Kürtlerle Türkler arasındaki ahdi bozan Devlet oldu. Birinci Harp sonucunda her şeyin kayıp gittiğini gören Devlet aklı korkularla kuşatıldı. Cumhuriyet kurulur kurulmaz devleti yaşatmak için tek ulus inşa etmeye, bunun için de Kürtlerin Türkleştirilmesine karar verildi. Bu karar korkuların felç ettiği bir aklın eseriydi. Çünkü Kürtler zaten Türk'tü. Türklerin zaten Kürt olması gibi. Cumhuriyetin ulus-devlet politikalarının, Kürtleri büyük ulusun bir parçası haline getirmeye değil, düpedüz etnik anlamda Türkleştirmeye hizmet ettiğini artık anlamalıyız. Bir etnisite nasıl başka bir etnisiteye dönüşebilir? İmkânsız olan şey neden istenir?
'Apo'yu paşa yapıp Türkbükü'ne gönderelim' sözü yanlış anlamaya müsaitti. Sadece herkesin nefesi kan ve barut kokarken, bu işlerin duygularla değil engin devlet aklı ve birikimi ile çözülebileceğini hatırlatmak istemiştim. Uzun bir tarihin tecrübelerine sırtını dönenlerin geleceği olmaz. Tarih bir toplumun hafızası, yani kimliğidir. Kimliksiz milliyetçi olur mu?
MHP lideri Devlet Bahçeli, devletin yürüttüğü PKK'nın tasfiyesi operasyonunu, 'şeref' üzerinden AK Parti ile bir siyasî polemiğe konu yapıyor. PKK'nın çekirdek kadrosundan Duran Kalkan ise AK Parti ile benzer bir polemiğe girip 'BDP'yle görüşmelerde adeta taahhüt edilen, izlenim olarak verilen şeyler yerine getirilmemiştir' diye şikâyet ediyor. İki polemiği, engin devlet aklı ile kim mukayese edecek?

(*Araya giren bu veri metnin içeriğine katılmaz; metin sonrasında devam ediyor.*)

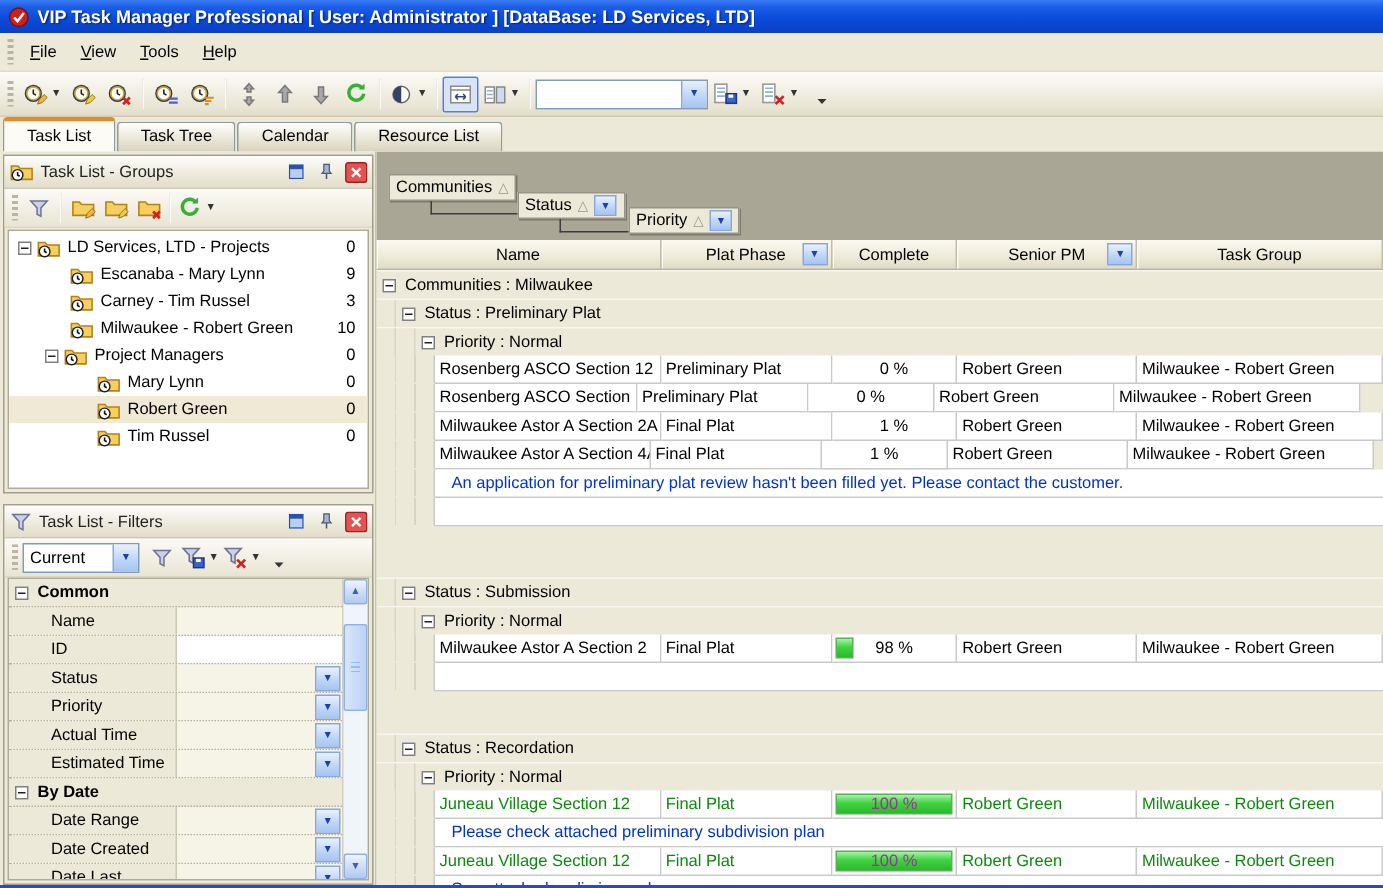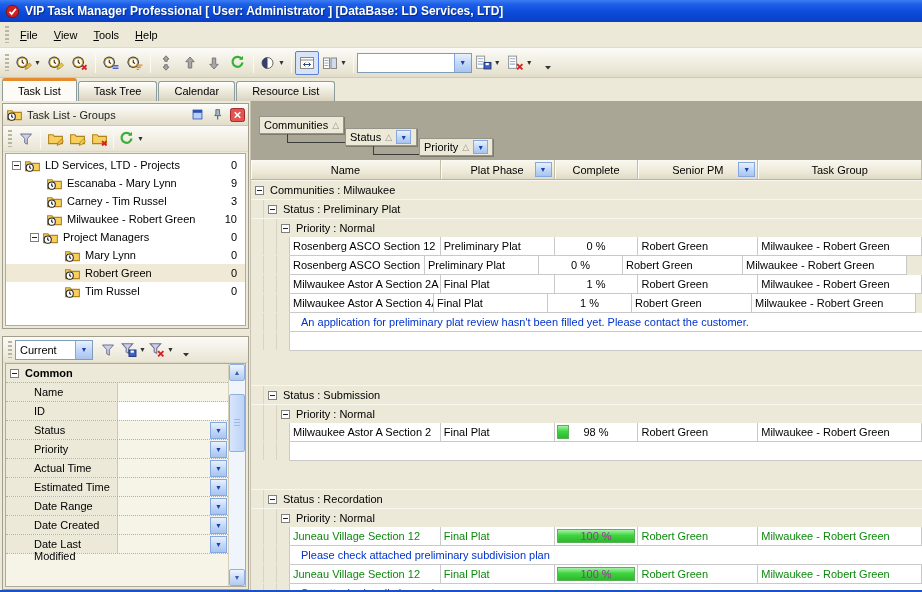"Task List - Filters" div.panel-header { html: none -> <div> <span> <svg> <path></path> </svg> </span> <span>Task List - Filters</span> <span> <svg> <rect></rect> <rect></rect> </svg> </span> <span> <svg> <path></path> <path></path> </svg> </span> <span> <svg> <rect></rect> <path></path> </svg> </span> </div> }
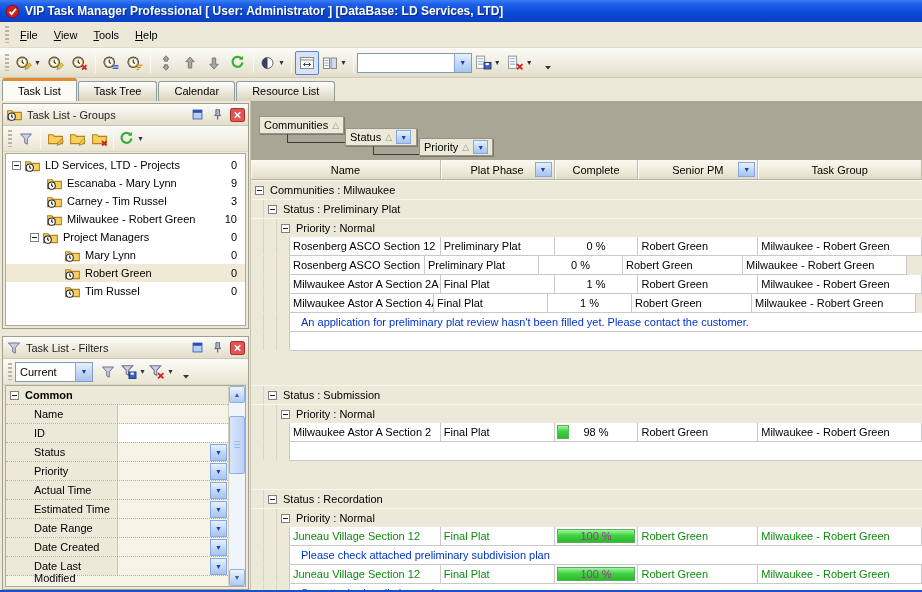"By Date" div.fg-row { html: none -> <div> <span></span> <span>By Date</span> </div> }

Şimdi yeni şeyler söylemek lâzım: 'Devletimiz Kürtlere haksızlık etti. Kürt vatandaşlarımız dillerinden dolayı aşağılandılar, en temel haklarından mahrum bırakıldılar. Devletin hatasını düzeltmek ve Kürtlerden helâllik istemek hepimizin boynuna borçtur.' Türkiye ancak bu anlayışla 'büyük' bir geleceğe uzanabilir. Aklının, yüreğinin köşesinden Kürtlere düşmanlık geçenler ise 'Küçük Türkiye' milliyetçileri olarak, koca bir milletin geleceğini kendi dar dünyalarında boğup yok edenler olarak hatırlanacaktır.